Quando strutturi il contratto, considera anche le implicazioni fiscali. In Italia nel 2026 le aliquote IRPEF sono: 23% fino a 28.000 euro, 33% tra 28.000 e 50.000 euro, 43% oltre 50.000 euro. Se sei nel regime ordinario, il tuo reddito netto da freelance entra in questo calcolo.

Chi è nel regime forfettario paga invece un'imposta sostitutiva del 15% (o 5% per i primi 5 anni se si rispettano i requisiti previsti dalla legge) su un reddito calcolato applicando il coefficiente di redditività al fatturato. Il limite annuo è 85.000 euro. Superato questo limite, si esce dal regime l'anno successivo.

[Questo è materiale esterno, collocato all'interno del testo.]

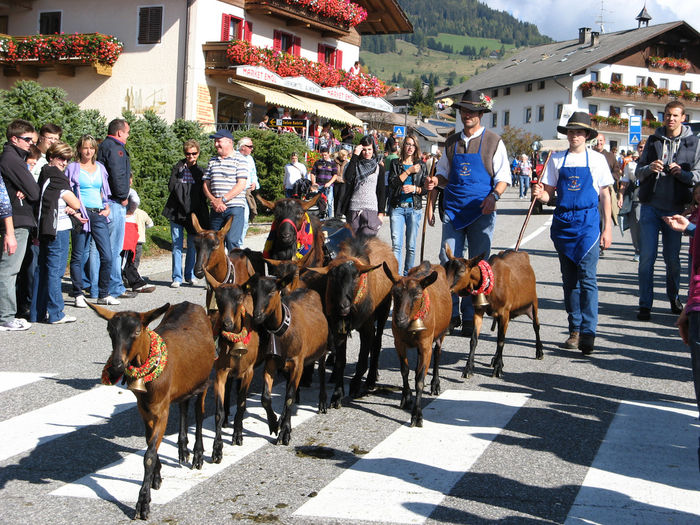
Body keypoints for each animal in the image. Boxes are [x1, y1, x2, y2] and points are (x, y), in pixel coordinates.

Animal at [87, 300, 215, 516]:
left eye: (137, 331)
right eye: (110, 331)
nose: (116, 367)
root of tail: (191, 304)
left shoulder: (161, 409)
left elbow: (149, 455)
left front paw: (143, 503)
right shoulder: (144, 407)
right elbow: (150, 444)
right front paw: (157, 476)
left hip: (204, 381)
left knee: (199, 413)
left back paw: (197, 455)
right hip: (185, 383)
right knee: (184, 404)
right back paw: (183, 449)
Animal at [245, 272, 330, 444]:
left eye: (272, 292)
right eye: (253, 292)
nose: (257, 316)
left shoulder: (297, 362)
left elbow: (289, 397)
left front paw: (285, 432)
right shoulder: (271, 362)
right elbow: (265, 397)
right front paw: (273, 423)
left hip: (322, 349)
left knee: (322, 371)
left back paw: (323, 402)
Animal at [308, 236, 396, 406]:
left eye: (356, 277)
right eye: (332, 278)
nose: (343, 305)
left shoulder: (367, 327)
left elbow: (362, 359)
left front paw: (355, 386)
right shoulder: (338, 330)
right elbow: (341, 361)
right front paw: (337, 395)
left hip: (384, 310)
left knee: (377, 343)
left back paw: (370, 380)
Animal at [380, 262, 452, 426]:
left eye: (417, 294)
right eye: (394, 293)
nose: (399, 320)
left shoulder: (426, 345)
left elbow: (419, 379)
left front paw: (417, 415)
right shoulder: (399, 342)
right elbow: (404, 370)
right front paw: (406, 398)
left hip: (441, 333)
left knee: (437, 353)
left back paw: (435, 384)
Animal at [442, 248, 540, 378]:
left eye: (461, 271)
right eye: (445, 268)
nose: (445, 288)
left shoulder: (505, 312)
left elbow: (501, 340)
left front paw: (498, 368)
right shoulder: (479, 310)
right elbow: (474, 340)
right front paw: (468, 368)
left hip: (533, 301)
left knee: (536, 325)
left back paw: (539, 351)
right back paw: (495, 359)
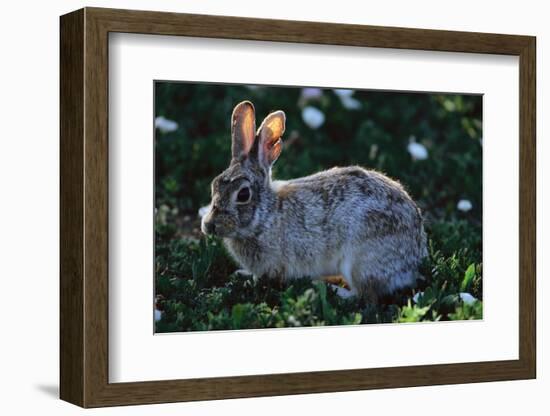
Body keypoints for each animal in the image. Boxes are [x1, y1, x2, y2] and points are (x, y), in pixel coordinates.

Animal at [201, 101, 430, 302]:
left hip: (359, 260)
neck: (265, 217)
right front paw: (242, 273)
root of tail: (412, 262)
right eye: (214, 185)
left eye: (243, 195)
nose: (208, 225)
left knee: (365, 294)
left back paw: (330, 288)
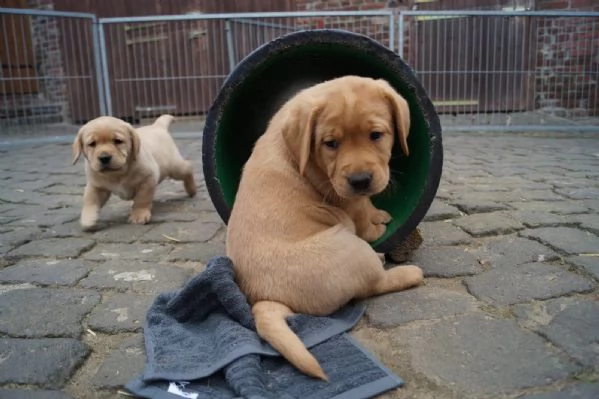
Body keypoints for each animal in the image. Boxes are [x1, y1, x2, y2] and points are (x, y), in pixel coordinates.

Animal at [226, 76, 426, 384]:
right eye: (330, 143)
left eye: (376, 135)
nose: (360, 179)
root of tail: (263, 298)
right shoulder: (343, 196)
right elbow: (361, 212)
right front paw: (376, 227)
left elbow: (367, 201)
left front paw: (379, 213)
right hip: (349, 246)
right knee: (373, 284)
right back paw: (406, 271)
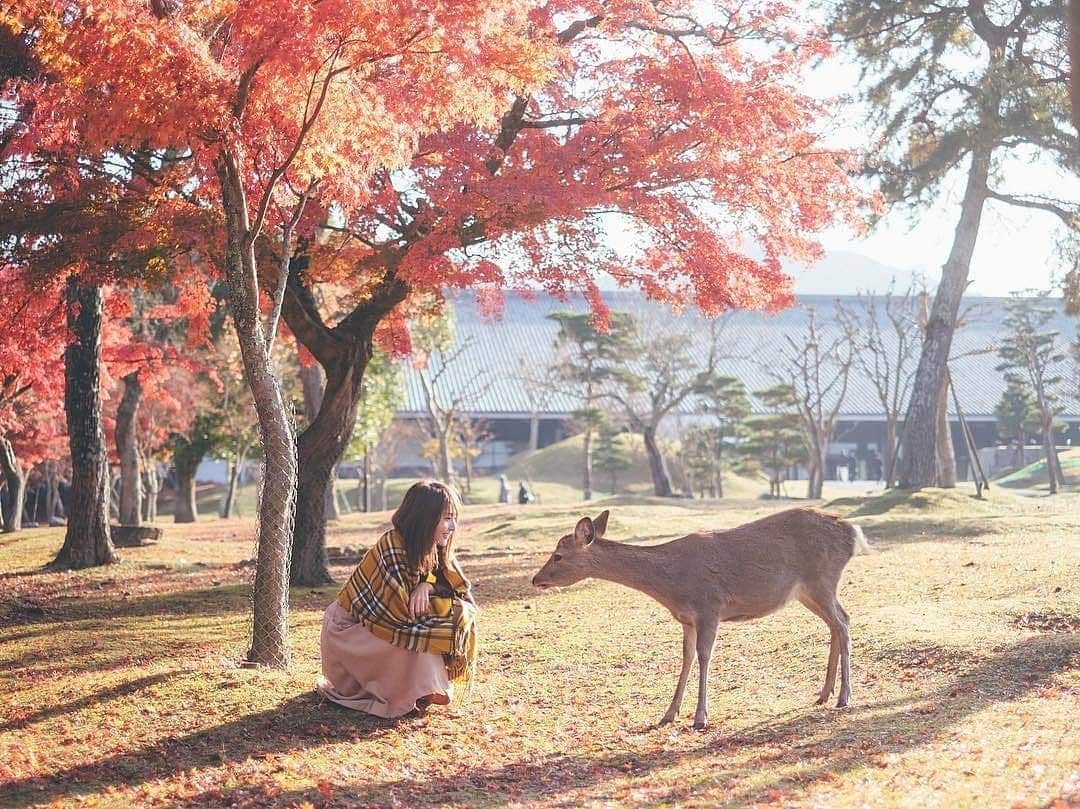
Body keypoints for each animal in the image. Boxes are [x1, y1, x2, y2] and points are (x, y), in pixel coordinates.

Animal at [531, 505, 868, 725]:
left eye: (557, 556)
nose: (536, 579)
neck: (670, 584)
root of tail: (853, 533)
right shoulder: (686, 619)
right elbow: (686, 657)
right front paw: (668, 715)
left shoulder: (709, 606)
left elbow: (705, 656)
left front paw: (700, 717)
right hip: (808, 592)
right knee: (837, 623)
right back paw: (824, 694)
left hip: (822, 579)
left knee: (844, 622)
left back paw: (844, 696)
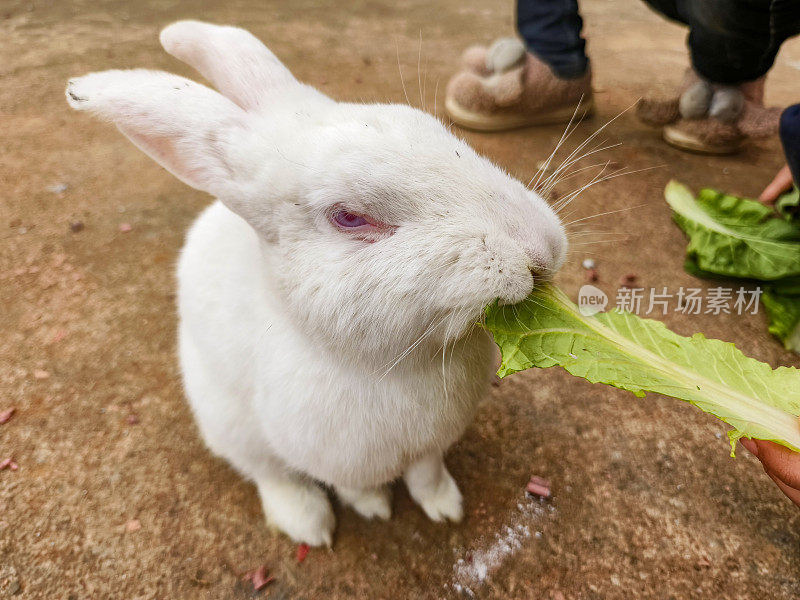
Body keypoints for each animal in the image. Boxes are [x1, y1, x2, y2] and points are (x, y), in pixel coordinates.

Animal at [67, 21, 568, 548]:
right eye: (349, 217)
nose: (541, 251)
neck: (395, 363)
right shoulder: (336, 455)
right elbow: (354, 486)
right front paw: (374, 509)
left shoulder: (430, 446)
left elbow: (428, 474)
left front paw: (446, 509)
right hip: (227, 420)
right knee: (267, 472)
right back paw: (307, 523)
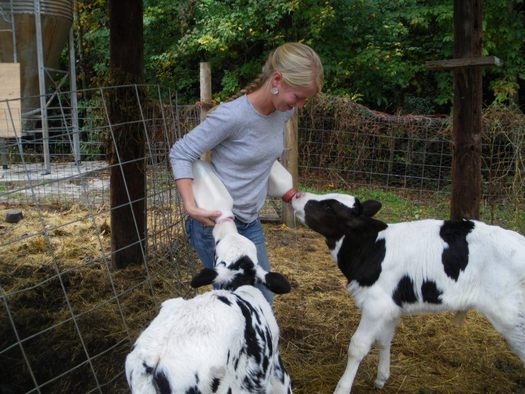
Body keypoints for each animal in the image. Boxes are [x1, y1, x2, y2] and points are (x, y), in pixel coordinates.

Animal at [290, 192, 524, 394]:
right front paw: (382, 377)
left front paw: (342, 388)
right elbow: (384, 339)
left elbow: (357, 346)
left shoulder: (376, 305)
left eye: (330, 207)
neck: (371, 247)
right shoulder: (390, 307)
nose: (297, 194)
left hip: (512, 319)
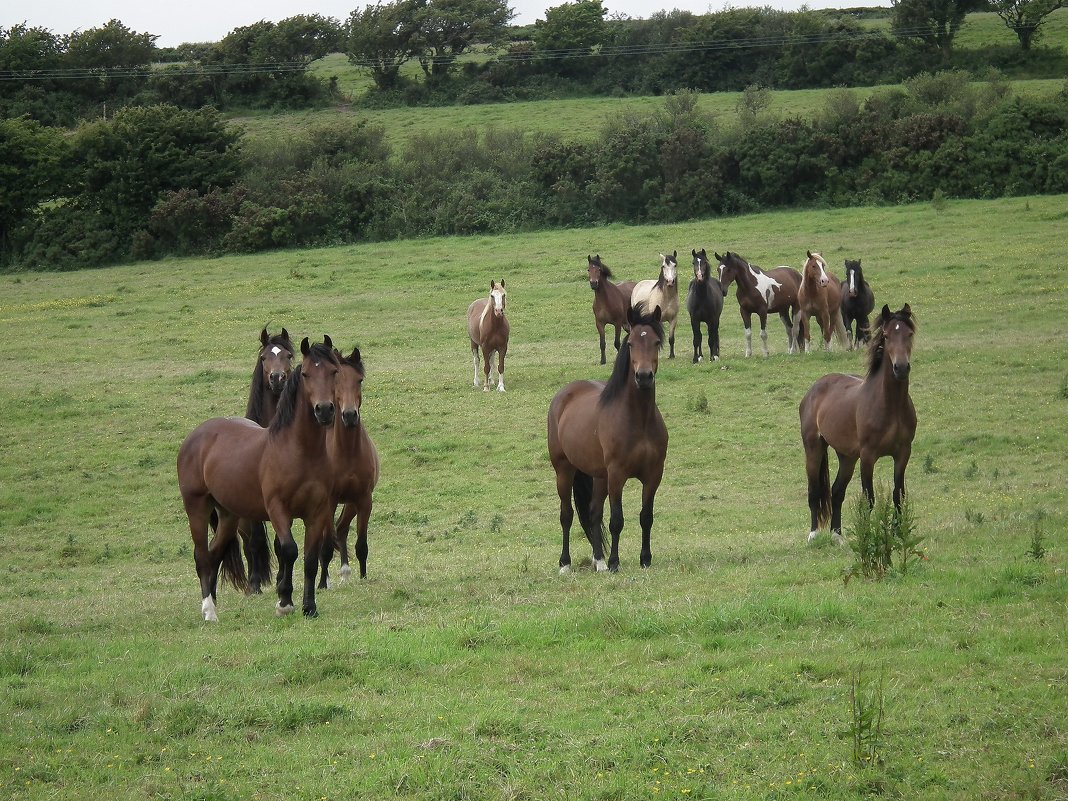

Per capire come ottimizzare la tua situazione finanziaria come freelance e cosa fare con i guadagni in eccesso, puoi approfondire come costruire un portafoglio di investimenti adeguato al tuo profilo di rischio.

Domande frequenti

Un contratto freelance deve essere firmato davanti a un notaio?

No. Per le prestazioni d'opera intellettuale (art. 2222 e seguenti del Codice Civile) non è richiesta alcuna forma specifica. Un contratto firmato via email, con firma digitale o anche con firma autografa scansionata è valido. La firma digitale qualificata (con certificato emesso da un provider accreditato) ha pieno valore legale in tutta l'UE grazie al regolamento eIDAS e offre maggiore certezza probatoria.

Posso lavorare come freelance senza partita IVA?

Dipende dalla frequenza e dall'abitualità. Prestazioni occasionali (non abituali, non organizzate) sono possibili senza partita IVA fino a 5.000 euro lordi annui, con applicazione della ritenuta d'acconto del 20% da parte del committente e nessun obbligo di apertura partita IVA. Superata questa soglia, o se l'attività è svolta in modo continuativo, è obbligatorio aprire la partita IVA. La nostra guida su come aprire la partita IVA spiega tutta la procedura.

Cosa succede se il cliente firma il contratto e poi cambia idea sulle specifiche?

Se le nuove richieste rientrano in quanto già descritto nello scope of work, devi eseguirle. Se invece sono aggiuntive rispetto a quanto pattuito, hai il diritto di rifiutarle o di fatturarle separatamente, come previsto dalla clausola di gestione delle richieste extra. Per questo è fondamentale avere una descrizione dell'ambito molto precisa: è la tua difesa principale contro la scope creep. Documenta sempre le richieste di modifica per iscritto (email va bene) e fai confermare dal cliente prima di procedere.

Come mi tutelo se il cliente usa il mio lavoro senza pagarmi il saldo?

Includi nel contratto una clausola che vieta espressamente l'uso del lavoro fino al pagamento integrale e che mantiene la proprietà intellettuale in capo a te fino al saldo. In questo modo, se il cliente usa il materiale senza aver pagato, commette una violazione del diritto d'autore oltre che un inadempimento contrattuale — due leve legali invece di una sola. Sul piano pratico, non consegnare i file definitivi (solo anteprime o versioni a bassa risoluzione/con watermark) finché non hai ricevuto il pagamento completo.

Vale la pena inserire una clausola di non concorrenza nel contratto?

Dipende dal punto di vista. Se è il cliente a chiederti di non lavorare per suoi concorrenti, valuta attentamente l'impatto sulla tua libertà professionale. Una clausola di non concorrenza ampia può limitarti significativamente. Per essere valida in Italia deve avere limiti di tempo (massimo 5 anni), geografici e di oggetto. Se la accetti, negozia un corrispettivo economico aggiuntivo. Se invece sei tu a volerla (es. non vuoi che il cliente si rivolga a un tuo ex collaboratore sottraendoti business), puoi inserirla ma sapendo che l'applicazione pratica è complessa e costosa.